» **What you will do**: Reproduce the entries below character for character, from their very first line down to and including the line that holds "v(-4.54, 17.06) *".

» **Data for this exercise**:
=-=-=

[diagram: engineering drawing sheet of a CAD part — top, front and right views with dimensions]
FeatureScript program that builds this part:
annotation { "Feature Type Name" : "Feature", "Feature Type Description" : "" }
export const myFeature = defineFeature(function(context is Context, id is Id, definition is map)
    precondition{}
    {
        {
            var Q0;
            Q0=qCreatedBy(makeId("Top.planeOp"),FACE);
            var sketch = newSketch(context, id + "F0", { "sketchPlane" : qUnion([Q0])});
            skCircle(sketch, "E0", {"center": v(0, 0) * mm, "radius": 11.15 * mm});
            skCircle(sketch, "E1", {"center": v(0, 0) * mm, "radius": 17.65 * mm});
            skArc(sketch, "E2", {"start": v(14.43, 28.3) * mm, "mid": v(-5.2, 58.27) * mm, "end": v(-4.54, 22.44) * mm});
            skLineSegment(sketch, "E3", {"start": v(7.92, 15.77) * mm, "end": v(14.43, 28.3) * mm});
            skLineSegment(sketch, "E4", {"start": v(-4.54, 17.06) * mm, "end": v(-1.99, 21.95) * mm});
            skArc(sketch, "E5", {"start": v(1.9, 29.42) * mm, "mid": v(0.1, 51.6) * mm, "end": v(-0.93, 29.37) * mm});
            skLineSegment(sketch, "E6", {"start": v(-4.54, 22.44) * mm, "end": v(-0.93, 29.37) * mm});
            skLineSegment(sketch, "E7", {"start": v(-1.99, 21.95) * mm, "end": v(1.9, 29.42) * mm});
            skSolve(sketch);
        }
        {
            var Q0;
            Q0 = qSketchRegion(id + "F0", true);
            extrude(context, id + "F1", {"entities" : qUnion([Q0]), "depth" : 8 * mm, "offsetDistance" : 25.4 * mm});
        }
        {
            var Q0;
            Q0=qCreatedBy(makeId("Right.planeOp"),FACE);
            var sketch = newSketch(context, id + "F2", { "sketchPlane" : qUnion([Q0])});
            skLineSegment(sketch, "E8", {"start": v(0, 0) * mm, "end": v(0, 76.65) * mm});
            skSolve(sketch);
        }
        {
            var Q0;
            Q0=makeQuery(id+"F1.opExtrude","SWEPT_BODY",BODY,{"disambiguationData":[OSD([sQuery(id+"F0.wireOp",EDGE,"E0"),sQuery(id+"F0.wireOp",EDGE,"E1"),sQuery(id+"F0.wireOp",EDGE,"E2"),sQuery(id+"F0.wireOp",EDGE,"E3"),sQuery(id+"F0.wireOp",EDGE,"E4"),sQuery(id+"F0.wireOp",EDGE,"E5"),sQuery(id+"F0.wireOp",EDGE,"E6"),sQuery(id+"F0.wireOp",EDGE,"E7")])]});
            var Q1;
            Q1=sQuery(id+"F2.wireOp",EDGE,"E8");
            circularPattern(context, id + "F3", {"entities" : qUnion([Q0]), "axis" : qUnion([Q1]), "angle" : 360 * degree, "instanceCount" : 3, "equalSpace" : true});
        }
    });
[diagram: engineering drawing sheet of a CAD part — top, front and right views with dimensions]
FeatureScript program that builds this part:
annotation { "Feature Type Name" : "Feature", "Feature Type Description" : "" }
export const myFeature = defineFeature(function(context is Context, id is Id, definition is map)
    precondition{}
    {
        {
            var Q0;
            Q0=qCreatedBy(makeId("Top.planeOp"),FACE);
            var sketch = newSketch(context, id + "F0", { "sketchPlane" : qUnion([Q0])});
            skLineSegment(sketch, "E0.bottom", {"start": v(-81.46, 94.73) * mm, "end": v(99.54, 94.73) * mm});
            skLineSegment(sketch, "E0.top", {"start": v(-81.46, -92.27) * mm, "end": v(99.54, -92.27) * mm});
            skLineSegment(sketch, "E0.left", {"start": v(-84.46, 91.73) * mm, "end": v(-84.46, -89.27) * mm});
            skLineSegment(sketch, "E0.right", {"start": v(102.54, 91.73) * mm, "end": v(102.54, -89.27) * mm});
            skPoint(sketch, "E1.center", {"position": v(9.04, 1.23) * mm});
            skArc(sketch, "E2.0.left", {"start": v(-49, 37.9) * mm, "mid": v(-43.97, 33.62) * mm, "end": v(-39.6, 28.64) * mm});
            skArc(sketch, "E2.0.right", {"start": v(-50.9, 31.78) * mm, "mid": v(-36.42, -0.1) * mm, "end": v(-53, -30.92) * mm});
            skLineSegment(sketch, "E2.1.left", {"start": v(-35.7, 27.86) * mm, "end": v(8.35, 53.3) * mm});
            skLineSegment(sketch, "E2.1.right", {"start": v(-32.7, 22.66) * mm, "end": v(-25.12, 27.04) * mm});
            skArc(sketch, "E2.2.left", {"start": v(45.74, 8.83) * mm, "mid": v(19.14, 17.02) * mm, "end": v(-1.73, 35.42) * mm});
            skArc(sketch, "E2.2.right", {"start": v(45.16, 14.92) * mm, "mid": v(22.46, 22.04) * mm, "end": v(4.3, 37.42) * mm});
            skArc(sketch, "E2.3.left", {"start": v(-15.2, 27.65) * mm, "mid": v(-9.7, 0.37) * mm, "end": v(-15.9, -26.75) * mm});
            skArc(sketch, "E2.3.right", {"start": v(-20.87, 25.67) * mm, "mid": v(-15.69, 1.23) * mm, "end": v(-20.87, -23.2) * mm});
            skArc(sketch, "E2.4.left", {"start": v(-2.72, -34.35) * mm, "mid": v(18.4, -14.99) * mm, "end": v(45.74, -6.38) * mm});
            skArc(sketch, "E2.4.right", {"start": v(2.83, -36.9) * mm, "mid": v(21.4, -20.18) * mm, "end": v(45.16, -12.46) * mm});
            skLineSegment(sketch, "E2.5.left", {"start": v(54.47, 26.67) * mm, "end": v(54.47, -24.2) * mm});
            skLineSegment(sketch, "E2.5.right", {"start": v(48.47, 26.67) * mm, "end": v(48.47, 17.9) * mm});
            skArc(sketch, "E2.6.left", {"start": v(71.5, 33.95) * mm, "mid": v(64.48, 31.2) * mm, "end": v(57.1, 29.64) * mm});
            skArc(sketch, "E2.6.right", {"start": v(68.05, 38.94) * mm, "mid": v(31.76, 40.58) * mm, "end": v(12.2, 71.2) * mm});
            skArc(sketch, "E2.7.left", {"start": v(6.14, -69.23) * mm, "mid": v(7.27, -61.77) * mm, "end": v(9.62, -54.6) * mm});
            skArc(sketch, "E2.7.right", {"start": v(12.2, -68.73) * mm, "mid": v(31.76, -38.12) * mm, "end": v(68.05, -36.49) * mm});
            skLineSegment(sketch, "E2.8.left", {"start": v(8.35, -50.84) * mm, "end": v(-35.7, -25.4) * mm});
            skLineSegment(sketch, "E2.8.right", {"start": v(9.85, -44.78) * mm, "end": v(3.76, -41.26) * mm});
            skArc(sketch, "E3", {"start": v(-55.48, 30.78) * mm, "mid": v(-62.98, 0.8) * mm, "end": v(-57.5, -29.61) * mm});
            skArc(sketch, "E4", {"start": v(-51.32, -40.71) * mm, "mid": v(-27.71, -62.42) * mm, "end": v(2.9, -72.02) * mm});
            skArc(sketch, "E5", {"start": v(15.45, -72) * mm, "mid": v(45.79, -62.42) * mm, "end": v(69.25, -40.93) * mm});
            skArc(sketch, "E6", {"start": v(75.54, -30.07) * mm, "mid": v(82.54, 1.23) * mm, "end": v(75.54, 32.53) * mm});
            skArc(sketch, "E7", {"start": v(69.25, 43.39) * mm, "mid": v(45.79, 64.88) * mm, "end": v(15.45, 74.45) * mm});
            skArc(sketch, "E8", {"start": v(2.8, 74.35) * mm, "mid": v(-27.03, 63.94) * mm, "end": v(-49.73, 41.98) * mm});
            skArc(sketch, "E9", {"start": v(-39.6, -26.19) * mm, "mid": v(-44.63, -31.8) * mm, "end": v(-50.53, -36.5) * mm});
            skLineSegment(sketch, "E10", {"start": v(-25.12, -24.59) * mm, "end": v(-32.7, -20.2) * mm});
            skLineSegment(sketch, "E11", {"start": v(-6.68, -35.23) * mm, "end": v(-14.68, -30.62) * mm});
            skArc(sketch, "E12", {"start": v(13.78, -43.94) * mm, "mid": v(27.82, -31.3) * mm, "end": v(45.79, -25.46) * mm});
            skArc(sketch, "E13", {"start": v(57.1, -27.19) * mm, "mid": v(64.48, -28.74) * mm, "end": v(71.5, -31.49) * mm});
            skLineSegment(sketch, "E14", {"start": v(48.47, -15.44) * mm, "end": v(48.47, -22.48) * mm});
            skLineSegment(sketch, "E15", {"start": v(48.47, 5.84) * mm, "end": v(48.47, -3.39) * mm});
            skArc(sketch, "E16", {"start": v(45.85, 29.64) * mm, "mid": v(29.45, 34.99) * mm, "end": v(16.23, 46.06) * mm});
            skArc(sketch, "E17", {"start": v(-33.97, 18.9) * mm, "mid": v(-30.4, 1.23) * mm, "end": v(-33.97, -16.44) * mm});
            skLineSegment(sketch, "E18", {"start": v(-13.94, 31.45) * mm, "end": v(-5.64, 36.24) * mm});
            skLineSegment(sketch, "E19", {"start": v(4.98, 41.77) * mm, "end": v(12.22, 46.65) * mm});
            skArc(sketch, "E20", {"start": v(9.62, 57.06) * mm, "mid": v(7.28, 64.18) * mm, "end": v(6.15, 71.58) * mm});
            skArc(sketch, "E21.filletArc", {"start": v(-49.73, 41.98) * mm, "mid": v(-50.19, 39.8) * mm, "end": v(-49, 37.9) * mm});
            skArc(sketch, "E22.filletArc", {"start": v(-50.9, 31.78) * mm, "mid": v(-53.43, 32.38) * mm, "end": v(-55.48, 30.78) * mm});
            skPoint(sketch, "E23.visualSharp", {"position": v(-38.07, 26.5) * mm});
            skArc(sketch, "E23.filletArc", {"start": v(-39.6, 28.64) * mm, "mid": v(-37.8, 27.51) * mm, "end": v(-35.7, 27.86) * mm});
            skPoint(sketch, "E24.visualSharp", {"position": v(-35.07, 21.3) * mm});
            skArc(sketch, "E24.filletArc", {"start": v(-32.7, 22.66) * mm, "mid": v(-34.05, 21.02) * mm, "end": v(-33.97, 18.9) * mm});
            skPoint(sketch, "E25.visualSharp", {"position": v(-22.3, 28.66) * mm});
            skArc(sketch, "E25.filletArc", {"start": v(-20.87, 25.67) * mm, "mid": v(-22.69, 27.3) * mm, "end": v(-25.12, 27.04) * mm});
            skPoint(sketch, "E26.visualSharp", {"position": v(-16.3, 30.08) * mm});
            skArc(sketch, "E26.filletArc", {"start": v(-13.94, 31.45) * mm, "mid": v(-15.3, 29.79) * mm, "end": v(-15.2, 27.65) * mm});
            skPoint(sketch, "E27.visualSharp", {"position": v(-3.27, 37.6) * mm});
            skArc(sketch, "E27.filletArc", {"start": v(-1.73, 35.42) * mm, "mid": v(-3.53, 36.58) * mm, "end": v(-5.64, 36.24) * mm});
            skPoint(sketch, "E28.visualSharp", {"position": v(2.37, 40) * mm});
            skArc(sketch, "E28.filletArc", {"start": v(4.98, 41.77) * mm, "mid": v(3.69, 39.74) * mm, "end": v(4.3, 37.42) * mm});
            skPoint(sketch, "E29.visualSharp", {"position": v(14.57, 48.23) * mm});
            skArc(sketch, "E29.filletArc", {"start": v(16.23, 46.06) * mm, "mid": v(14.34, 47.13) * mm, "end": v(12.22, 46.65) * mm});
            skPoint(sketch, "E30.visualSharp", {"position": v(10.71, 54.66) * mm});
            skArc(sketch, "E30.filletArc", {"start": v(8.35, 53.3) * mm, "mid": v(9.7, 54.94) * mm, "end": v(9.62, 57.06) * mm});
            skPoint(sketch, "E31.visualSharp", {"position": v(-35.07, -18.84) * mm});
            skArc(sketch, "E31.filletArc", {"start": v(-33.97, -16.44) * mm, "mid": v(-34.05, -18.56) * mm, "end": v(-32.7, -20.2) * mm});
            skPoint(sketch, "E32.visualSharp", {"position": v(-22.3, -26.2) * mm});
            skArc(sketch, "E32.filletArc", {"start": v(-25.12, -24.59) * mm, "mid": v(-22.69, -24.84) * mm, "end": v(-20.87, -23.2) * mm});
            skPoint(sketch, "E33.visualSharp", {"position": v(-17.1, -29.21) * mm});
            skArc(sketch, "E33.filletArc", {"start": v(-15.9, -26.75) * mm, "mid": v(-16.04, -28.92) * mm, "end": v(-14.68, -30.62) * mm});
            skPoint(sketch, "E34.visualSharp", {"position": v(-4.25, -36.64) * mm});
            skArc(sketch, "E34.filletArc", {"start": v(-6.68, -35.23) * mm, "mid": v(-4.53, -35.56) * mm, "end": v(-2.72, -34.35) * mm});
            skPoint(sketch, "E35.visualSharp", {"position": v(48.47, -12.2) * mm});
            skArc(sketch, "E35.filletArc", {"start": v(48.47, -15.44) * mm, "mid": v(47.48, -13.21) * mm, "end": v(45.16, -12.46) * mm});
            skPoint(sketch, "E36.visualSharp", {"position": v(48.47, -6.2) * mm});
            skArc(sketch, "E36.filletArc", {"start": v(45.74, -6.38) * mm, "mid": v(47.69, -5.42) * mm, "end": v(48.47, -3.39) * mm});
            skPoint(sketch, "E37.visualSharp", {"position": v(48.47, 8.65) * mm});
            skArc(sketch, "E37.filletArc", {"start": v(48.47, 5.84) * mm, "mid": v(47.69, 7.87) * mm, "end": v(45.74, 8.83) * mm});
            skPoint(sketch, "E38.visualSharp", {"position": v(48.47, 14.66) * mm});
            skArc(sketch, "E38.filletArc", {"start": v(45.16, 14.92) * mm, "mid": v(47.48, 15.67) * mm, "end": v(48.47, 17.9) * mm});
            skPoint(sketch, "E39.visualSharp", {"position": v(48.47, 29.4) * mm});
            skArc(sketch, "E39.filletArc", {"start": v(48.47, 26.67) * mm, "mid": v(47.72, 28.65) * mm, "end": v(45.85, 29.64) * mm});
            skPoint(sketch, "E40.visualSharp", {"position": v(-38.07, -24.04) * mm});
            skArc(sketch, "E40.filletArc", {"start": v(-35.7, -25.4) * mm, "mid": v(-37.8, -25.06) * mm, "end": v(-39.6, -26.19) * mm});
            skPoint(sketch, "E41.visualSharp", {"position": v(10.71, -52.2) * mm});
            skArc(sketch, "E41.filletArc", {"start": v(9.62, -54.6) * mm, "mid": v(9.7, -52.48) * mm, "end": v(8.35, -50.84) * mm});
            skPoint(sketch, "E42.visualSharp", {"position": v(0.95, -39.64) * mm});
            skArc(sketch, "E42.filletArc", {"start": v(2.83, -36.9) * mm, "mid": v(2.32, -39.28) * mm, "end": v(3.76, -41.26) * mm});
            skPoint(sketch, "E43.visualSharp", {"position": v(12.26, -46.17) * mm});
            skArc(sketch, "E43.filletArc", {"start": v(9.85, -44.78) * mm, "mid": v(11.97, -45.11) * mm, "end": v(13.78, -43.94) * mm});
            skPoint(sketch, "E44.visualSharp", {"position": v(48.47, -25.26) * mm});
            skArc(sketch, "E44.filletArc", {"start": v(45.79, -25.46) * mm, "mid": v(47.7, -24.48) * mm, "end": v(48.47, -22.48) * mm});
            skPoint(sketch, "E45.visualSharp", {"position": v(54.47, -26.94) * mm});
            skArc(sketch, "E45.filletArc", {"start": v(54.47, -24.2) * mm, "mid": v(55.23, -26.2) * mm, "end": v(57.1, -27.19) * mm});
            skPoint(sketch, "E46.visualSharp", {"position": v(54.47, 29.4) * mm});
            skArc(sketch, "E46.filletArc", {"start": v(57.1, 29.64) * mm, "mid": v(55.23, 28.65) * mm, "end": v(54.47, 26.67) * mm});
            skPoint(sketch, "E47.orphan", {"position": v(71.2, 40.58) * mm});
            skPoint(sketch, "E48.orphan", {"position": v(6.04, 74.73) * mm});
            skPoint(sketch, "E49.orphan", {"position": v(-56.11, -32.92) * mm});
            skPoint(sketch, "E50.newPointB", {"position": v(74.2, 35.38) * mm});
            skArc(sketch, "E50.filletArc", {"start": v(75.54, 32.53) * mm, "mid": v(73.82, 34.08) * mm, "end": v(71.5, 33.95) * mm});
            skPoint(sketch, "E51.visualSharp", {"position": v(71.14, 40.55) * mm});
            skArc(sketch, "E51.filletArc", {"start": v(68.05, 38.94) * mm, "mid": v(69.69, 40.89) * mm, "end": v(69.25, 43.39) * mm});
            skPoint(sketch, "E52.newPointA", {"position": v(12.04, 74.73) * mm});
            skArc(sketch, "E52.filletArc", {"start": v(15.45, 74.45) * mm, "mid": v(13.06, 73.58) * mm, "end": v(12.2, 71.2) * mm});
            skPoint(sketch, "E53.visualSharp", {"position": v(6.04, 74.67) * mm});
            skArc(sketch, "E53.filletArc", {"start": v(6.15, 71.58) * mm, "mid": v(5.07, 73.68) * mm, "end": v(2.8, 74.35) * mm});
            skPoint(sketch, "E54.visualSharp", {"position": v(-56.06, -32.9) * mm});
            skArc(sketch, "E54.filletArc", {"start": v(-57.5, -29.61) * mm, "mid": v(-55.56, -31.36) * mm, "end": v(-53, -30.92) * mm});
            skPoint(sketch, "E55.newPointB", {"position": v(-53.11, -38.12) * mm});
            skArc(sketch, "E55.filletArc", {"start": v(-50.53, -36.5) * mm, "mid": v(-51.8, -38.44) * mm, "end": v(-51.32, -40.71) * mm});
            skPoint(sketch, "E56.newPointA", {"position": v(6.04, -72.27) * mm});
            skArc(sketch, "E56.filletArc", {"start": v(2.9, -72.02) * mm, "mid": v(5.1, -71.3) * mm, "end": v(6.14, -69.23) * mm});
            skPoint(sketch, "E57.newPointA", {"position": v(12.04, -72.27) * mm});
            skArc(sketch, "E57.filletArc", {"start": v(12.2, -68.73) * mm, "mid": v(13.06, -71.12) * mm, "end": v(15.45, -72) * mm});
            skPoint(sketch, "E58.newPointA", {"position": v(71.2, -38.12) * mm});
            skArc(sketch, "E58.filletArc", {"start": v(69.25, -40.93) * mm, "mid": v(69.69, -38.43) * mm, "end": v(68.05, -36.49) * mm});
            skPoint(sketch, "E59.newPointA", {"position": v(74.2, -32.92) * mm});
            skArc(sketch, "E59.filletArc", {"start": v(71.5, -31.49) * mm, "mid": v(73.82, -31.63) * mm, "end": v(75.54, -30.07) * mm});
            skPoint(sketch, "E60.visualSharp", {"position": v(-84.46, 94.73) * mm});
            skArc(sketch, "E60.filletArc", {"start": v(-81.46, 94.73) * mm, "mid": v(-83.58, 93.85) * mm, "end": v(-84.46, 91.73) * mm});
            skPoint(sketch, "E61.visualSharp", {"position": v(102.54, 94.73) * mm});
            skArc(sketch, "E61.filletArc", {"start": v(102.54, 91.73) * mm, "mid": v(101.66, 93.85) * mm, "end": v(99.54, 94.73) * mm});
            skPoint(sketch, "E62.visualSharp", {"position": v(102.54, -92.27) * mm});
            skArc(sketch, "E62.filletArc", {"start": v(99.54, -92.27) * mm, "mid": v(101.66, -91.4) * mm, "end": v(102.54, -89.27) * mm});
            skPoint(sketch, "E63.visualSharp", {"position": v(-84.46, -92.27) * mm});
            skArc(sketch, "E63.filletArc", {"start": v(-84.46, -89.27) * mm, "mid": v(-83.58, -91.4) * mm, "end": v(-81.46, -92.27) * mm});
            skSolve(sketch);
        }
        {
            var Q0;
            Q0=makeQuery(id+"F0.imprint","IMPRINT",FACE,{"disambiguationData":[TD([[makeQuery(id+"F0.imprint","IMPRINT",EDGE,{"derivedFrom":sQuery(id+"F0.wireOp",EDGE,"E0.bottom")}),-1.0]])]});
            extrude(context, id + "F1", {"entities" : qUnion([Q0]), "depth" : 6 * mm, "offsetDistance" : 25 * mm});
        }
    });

=-=-=

» **Exercise response**:
[diagram: engineering drawing sheet of a CAD part — top, front and right views with dimensions]
FeatureScript program that builds this part:
annotation { "Feature Type Name" : "Feature", "Feature Type Description" : "" }
export const myFeature = defineFeature(function(context is Context, id is Id, definition is map)
    precondition{}
    {
        {
            var Q0;
            Q0=qCreatedBy(makeId("Top.planeOp"),FACE);
            var sketch = newSketch(context, id + "F0", { "sketchPlane" : qUnion([Q0])});
            skCircle(sketch, "E0", {"center": v(0, 0) * mm, "radius": 11.15 * mm});
            skCircle(sketch, "E1", {"center": v(0, 0) * mm, "radius": 17.65 * mm});
            skArc(sketch, "E2", {"start": v(14.43, 28.3) * mm, "mid": v(-5.2, 58.27) * mm, "end": v(-4.54, 22.44) * mm});
            skLineSegment(sketch, "E3", {"start": v(7.92, 15.77) * mm, "end": v(14.43, 28.3) * mm});
            skLineSegment(sketch, "E4", {"start": v(-4.54, 17.06) * mm, "end": v(-1.99, 21.95) * mm});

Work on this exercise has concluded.